Furthermore, an initial screening for antiviral lead compounds targeting SARS-CoV enzymes was performed. In addition, a 30 000-compound library was purchased for (ongoing and future) screening campaigns using biochemical assays developed during the characterisation of various enzymes. In a similar screening approach, but now targeting the viral life cycle as a whole, over 2 000 potential antiviral compounds were screened and several were found to show antiviral activity. Derivatives of selected anti-Coronavirus compounds were synthesised to assess their antiviral activity in more detail. Furthermore, an animal model was used to study the in vivo activity of chloroquine against Coronaviruses.
In the consortium's analysis of SARS-CoV Spike protein functions, the interactions with the ACE-2 receptor protein and the fusion process of viral envelope and cellular membrane were investigated. Efforts were made to obtain small molecules (e.g. peptides) that might be used to inhibit receptor-binding and entry of the virus.
In the immunological WP, antigenic sites on SARSCoV proteins were characterised and the role of the humoral and cellular immune response in SARS infection was studied. Using an antibodyphage library approach, genes-encoding neutralising human monoclonal antibodies were cloned and expressed as IgG molecules. Virus neutralisation epitopes and escape were studied using these reagents and transient expression systems required to rapidly produce anti-SARSCoV antibodies were developed. In terms of cellular immunology, SARS-CoV T cell epitopes were defined and fine mapping was performed (55 new CD4 and CD8 epitopes). The magnitude of the responses to the novel epitopes in patient samples was determined.
Partners in the SARS-DTV 'Model Systems' WP successfully developed a vaccinia virus-based reverse genetic systems for SARS-CoV and other Coronaviruses.
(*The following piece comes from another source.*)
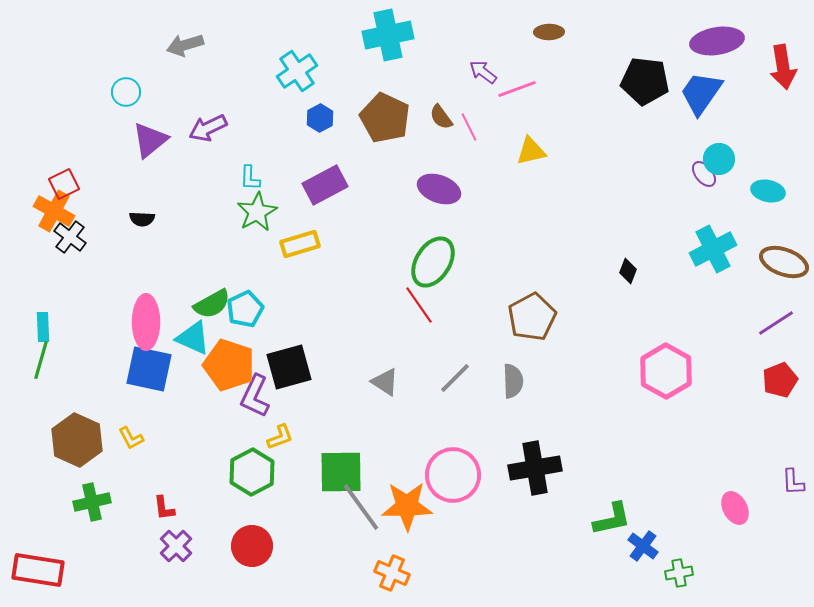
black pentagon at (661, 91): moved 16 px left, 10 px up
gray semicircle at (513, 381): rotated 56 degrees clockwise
This important new research tool will enable the development (in progress) of biosafe, cell culture-based systems that can be used for antiviral testing. Furthermore, these systems allow the site-directed mutagenesis of Coronavirus RNA and protein sequences, a technique commonly essential for probing the importance of these elements and functions in the viral life cycle and in virus-host interactions. Several Coronavirus replicase subunits and also the nucleocapsid protein are currently targeted using this approach.
SARS-DTV partners developed prototype immunochromatography assays for the detection of SARS-CoV antigens in patient specimens, which could be developed into assays for rapid bedside testing. Also, rapid tests to detect SARS-CoV-specific nucleic acid sequences were developed, including a novel isothermal amplification method. Finally, the SARS-DTV partners have created a Biobase and Database for central storage and exchange of reagents and information, respectively.
Clearly, because a second episode of SARS has not occurred (yet), the partners' newly acquired knowledge and SARS-DTV prototypic assays and reagents have not been put to the test, in practice. In the meantime, also supported by SARS-DTV reagents and technical advancements, basic research of Coronaviruses continues with a clear purpose and enhanced possibilities. Researchers' knowledge of Coronaviruses was already expanded enormously over the past five years, largely as spin-off of the SARS outbreak. As during the 2003 SARS outbreak, previous studies on Coronaviruses will be the basis for a swift and adequate response in the case of any new outbreaks. In that case, assays to detect and identify the virus are in place, several targets for antiviral drug development have been clearly defined, and candidate vaccines will be available.